The answer to both is a convincing yes, though a willingness to accept the collection on White and Young’s terms is crucial to getting anything out of A Letter Home. These terms are laid out in the spoken intro track, in which Young addresses his mother at the recommendation of “his friend Jack.” Of course, Young’s mother has been dead since 1990, making his requests for her to “start talking to daddy” since they are together now (he died in 2005) all the more tender. Later, Young prefaces “Reason To Believe” with another message to mom, this time recalling playing many of the album’s tracks while living with his family in Canada. Nothing about these little dedications seems contrived, though; rather, they give the man’s 35th studio album (yeah, a recording booth counts as a studio) a sense of purpose.

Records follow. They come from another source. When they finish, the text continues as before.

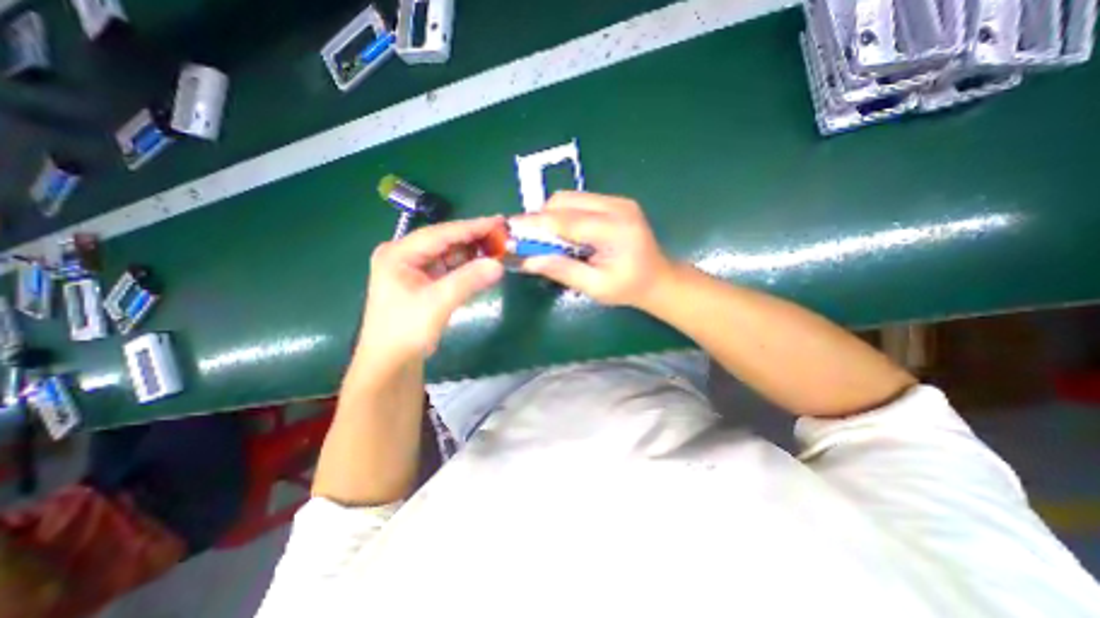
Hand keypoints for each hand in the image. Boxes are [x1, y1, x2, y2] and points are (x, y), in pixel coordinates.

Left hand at [361, 218, 507, 361]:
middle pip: (444, 240)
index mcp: (398, 253)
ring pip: (448, 252)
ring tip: (497, 246)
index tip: (498, 222)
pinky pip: (448, 267)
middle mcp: (404, 254)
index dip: (471, 227)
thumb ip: (468, 280)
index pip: (441, 233)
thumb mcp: (437, 303)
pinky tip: (482, 263)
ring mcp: (413, 268)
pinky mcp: (422, 281)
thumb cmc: (406, 331)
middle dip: (473, 238)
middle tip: (502, 234)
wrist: (390, 362)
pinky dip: (466, 265)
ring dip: (471, 251)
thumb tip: (499, 264)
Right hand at [521, 190, 674, 308]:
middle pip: (565, 201)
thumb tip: (527, 261)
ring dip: (552, 216)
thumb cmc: (629, 288)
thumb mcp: (596, 287)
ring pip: (570, 198)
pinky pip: (579, 201)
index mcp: (616, 230)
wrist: (658, 278)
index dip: (535, 224)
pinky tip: (565, 234)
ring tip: (547, 240)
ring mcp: (618, 201)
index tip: (510, 228)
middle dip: (541, 219)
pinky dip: (564, 215)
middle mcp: (617, 207)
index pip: (566, 221)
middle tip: (528, 241)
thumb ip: (562, 270)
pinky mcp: (615, 202)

The idea that faded, wrinkled songs and an antiquated recording technique can transcend Young’s personal connection, which he claims “changed his life,” and connect listeners to their own past or to a time that’s long gone is present in every raw, clumsy word Young utters on the album. Likewise, the performances are often inspired enough that the right impressionable mind could easily hear Young’s rendition of, say, “Needle Of Death,” the album’s grim highlight, and find their own life changed.  Sure, Young’s “Crazy” could never match the Patsy Cline record, and his take on  The Everly Brothers’ “I Wonder If I Care As Much” wastes White’s guest harmonizing on a slight, anti-climactic album closer. But as a whole, Young and White have managed to make an album that’s absolutely useful with a recording process that is absolutely central to that use.